Niall (Ciarán Dowd) is a standup comic, dating sous chef Lily (Bekka Bowling) who is weirded out by his neediness and in any case attracted to Niall’s flatmate, would-be food vlogger Josh (Owen Roberts) going through a painful breakup, whose sister Emmy (Sarah Ovens) is a photographer dedicated to traditional roll-film cameras and dark-room developing, about to marry her stylish girlfriend, Sam (Eleanor Fanyinka).
The storyline is a bit messy and inconclusive – but then so is life, and it rattles along perfectly watchably. Dowd has an entertainingly embarrassing scene, when Niall and a friend have a cocaine epiphany together in the toilet after a gig and try having sex with predictably dire results. Poor Josh curates a colossal and intricate picnic for a Tinder date one sunny afternoon, complete with wine, and her (understandable) reaction of polite dismay creates a nightmare of discomfort and self-reproach.
But it isn’t all generic relationship-comedy stuff.

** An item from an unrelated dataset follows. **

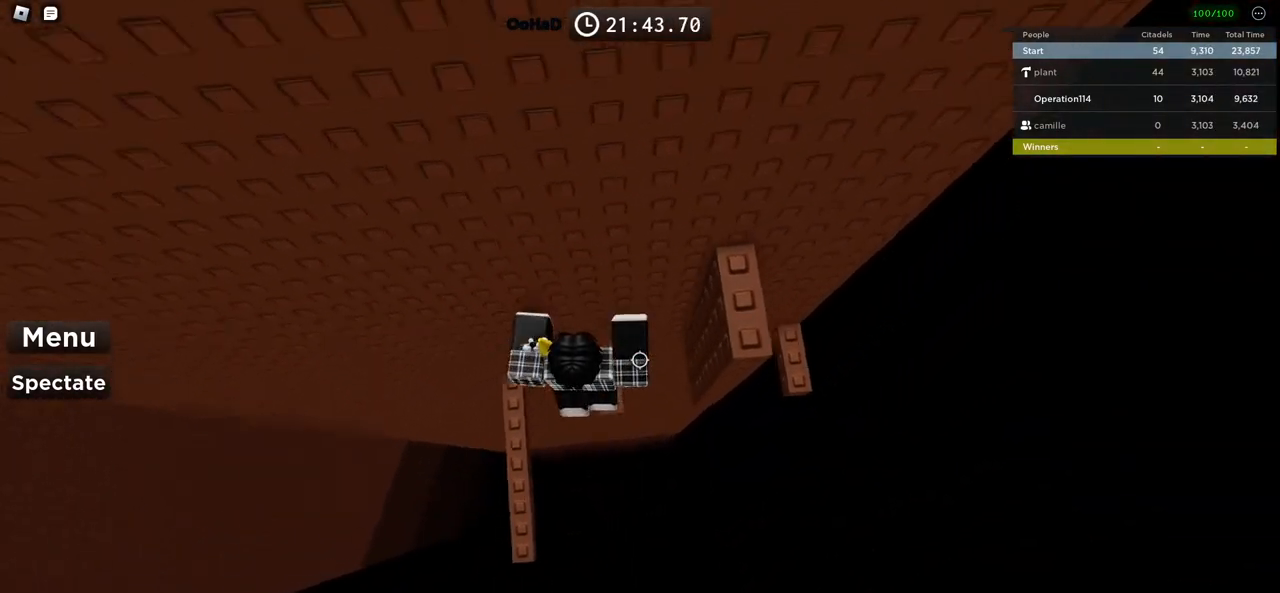
{"keys": ["d", "space"], "events": [[33, "w", "up"], [233, "d", "down"], [383, "space", "down"]]}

Roberts creates an interesting and bold tonal shift at one stage when Josh, jealously obsessed with his now ex-girlfriend’s love life, turns into a stalker and does something that would not happen in a Richard Curtis screenplay. That is a genuinely startling scene.
Sometimes the humour and the action are a bit broad, and I’d have liked to see more from Beattie Edmondson – but the film is always likable and, incidentally, very shrewd on the awful symbiosis of unhappiness and heavy drinking. I’m looking forward to Roberts’ next film.
• Masters of Love is available on digital platforms.